According to a memo from Ghana’s Immigration Service, Ghana and Togo are the next targets for Islamist militants following high-profile attacks that occurred in Burkina Faso and Ivory Coast this year.
The memo calls for better border protection, in what is the latest sign of a heightened government response to the threat to West Africa by militants based in northern Mali, who in the last year have increased their campaign of violence. The memo also states that the National Security Council Secretariat (NSCS) has evidence from neighboring Ivory Coast from the interrogation of a man suspected of orchestrating an attack on 13 March in which 19 people were killed. The memo, which is dated 9 April and which was published by Ghanaian media, states that “intelligence gathered by the …NSCS indicates a possible terrorist attack on the country is real….The choice of Ghana according to the report is to take away the perception that only Francophone countries are the target.” The memo ordered immigration agents on the northern border with Burkina Faso to be extra vigilant and disclosed that patrols should be stepped up along informal routes between the two countries.
In an interview on state radio’s Sunrise FM on Thursday, President John Mahama asked for public vigilance and stated that Ghana was also at risk from home grown militants. He further noted that countries in the region share intelligence on militant threats. Al-Qaeda in the Islamic Maghreb (AQIM) has claimed responsibility for attacks on a hotel in the capital of Mali last November, a restaurant and hotel in Burkina Faso’s capital in January and the Ivory Coast attack in March.
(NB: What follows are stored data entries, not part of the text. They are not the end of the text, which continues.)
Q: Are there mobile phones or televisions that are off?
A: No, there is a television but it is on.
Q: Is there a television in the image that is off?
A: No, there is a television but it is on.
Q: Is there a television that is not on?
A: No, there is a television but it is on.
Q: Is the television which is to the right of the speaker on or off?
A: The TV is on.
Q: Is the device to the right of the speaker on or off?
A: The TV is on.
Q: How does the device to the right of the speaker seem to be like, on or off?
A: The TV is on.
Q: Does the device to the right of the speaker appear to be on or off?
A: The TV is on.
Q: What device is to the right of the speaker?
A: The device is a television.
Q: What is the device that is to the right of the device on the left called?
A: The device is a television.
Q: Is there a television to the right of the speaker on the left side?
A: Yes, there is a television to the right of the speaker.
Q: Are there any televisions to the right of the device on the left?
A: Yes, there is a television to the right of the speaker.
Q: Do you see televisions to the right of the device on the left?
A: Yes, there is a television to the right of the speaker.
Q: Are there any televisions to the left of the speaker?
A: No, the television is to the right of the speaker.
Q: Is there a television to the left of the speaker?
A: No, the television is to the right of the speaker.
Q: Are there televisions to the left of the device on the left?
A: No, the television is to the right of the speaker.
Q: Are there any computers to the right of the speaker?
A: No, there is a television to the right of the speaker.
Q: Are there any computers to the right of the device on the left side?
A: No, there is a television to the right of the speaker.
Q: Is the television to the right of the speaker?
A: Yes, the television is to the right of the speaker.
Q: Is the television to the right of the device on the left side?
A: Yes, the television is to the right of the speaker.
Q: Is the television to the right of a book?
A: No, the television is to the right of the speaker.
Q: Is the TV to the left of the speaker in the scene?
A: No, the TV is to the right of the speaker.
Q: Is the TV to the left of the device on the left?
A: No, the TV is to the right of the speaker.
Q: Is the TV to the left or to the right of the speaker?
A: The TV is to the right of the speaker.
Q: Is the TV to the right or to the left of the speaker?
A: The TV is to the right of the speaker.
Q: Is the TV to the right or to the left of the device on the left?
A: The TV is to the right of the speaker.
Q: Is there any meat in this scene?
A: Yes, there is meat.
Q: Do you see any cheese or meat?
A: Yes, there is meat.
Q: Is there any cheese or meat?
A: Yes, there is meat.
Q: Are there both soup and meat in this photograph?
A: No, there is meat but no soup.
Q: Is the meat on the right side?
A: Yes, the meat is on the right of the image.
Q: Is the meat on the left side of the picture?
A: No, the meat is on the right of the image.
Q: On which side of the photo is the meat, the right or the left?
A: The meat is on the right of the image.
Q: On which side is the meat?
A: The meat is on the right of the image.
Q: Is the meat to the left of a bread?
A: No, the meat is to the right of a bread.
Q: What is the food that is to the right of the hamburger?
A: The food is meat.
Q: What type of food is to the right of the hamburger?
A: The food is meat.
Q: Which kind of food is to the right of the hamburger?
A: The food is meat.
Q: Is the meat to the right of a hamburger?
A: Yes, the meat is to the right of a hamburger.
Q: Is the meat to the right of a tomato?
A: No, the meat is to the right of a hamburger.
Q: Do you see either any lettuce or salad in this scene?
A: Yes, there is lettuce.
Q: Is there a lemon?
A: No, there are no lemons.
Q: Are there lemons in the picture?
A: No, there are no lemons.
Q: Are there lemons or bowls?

In all, more than 65 people have died, many of them foreigners.
In the wake of the 13 March deadly terror attack in neighbouring Ivory Coast, Ghana’s government has put the nation on high alert. The terror alert is a first for the West African country.
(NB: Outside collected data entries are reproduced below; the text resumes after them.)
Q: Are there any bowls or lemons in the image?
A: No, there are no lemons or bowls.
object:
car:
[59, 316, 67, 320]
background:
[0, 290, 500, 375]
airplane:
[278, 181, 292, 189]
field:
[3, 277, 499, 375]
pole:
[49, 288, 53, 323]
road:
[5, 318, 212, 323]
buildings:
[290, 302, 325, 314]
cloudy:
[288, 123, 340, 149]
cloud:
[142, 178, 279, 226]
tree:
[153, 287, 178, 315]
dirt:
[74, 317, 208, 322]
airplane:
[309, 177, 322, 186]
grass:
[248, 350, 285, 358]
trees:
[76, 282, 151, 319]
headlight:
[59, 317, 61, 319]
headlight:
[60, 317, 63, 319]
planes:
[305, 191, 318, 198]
On 16 March, Ghana’s national security chiefs disclosed that they have intelligence of a credible terrorist threat in the country. The announcement was made on Wednesday following a meeting with Ghana’s President John Mahama to review their readiness. In a statement, the government called on Ghanaians to pay attention and report anything unusual to security agencies.
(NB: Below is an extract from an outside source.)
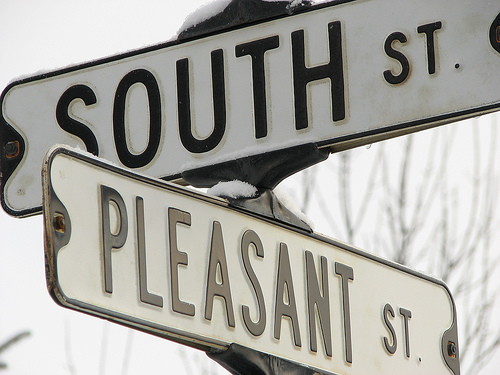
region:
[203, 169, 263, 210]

The alert comes as the United Kingdom has also advised its citizens in Ghana to be cautious. The United States has also restricted US service members’ travel to five West African countries, citing recent militant attacks in the region. On 16 March, the Pentagon issued the move, which effectively limits unofficial travel by US military personnel to Senegal, Guinea, Ivory Coast, Burkina Faso and Ghana. US Lieutenant Colonel Michelle Baldanza, a Pentagon spokeswoman, has disclosed that the order will remain in effect until 30 June and does not restrict official travel to the countries involved, adding, “given the recent attacks in Western Africa, we felt it prudent to make this decision at this time in an effort to ensure the safety of our personnel.” According to Navy Lt. Cmdr. Anthony Falvo, a spokesman for US Africa Command, “its just vigilance given the recent events that have happened in the area of the world.” US Africa Command has between 1,000 and 1,2000 forces on the continent at any one time, mostly in training and support roles to help local security forces combat militants.
Since November 2015, al-Qaeda militants have attacked hotels in two other regional capitals, Bamako (Mali) and Ouagadougou (Burkina Faso), and a beach resort located outside Abidjan (Ivory Coast).